ACTIVITY: Your answer should be the lines below from the one with "<source format=sv>" to the one with "Q_int = ~(S | Qn_int); // NOR(S, Q')", both included, given again exactly and with nothing added.

Electronics source listings:
━━━
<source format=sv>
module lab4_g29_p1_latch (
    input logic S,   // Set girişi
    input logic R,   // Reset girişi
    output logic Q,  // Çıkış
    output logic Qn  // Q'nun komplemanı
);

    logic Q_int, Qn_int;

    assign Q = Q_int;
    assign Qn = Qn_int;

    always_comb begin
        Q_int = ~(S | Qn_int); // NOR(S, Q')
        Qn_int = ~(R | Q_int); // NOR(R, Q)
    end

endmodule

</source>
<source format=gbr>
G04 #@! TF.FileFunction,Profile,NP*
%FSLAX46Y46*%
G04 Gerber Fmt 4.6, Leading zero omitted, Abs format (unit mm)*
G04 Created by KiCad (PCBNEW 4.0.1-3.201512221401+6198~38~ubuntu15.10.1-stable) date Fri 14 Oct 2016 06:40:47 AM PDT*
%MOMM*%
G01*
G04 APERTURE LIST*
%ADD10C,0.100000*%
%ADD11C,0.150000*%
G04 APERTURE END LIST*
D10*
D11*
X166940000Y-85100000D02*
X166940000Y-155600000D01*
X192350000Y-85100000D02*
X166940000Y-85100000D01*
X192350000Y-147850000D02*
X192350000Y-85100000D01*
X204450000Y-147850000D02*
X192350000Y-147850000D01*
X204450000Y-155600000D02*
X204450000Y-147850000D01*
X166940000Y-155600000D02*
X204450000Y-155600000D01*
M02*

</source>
━━━
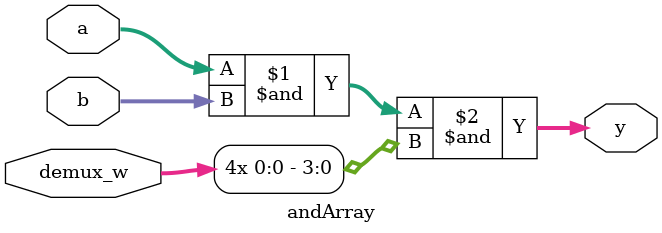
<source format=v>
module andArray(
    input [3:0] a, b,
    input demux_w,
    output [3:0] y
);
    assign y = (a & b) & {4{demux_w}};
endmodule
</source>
━━━
TASK SOLUTION:
<source format=sv>
module lab4_g29_p1_latch (
    input logic S,   // Set girişi
    input logic R,   // Reset girişi
    output logic Q,  // Çıkış
    output logic Qn  // Q'nun komplemanı
);

    logic Q_int, Qn_int;

    assign Q = Q_int;
    assign Qn = Qn_int;

    always_comb begin
        Q_int = ~(S | Qn_int); // NOR(S, Q')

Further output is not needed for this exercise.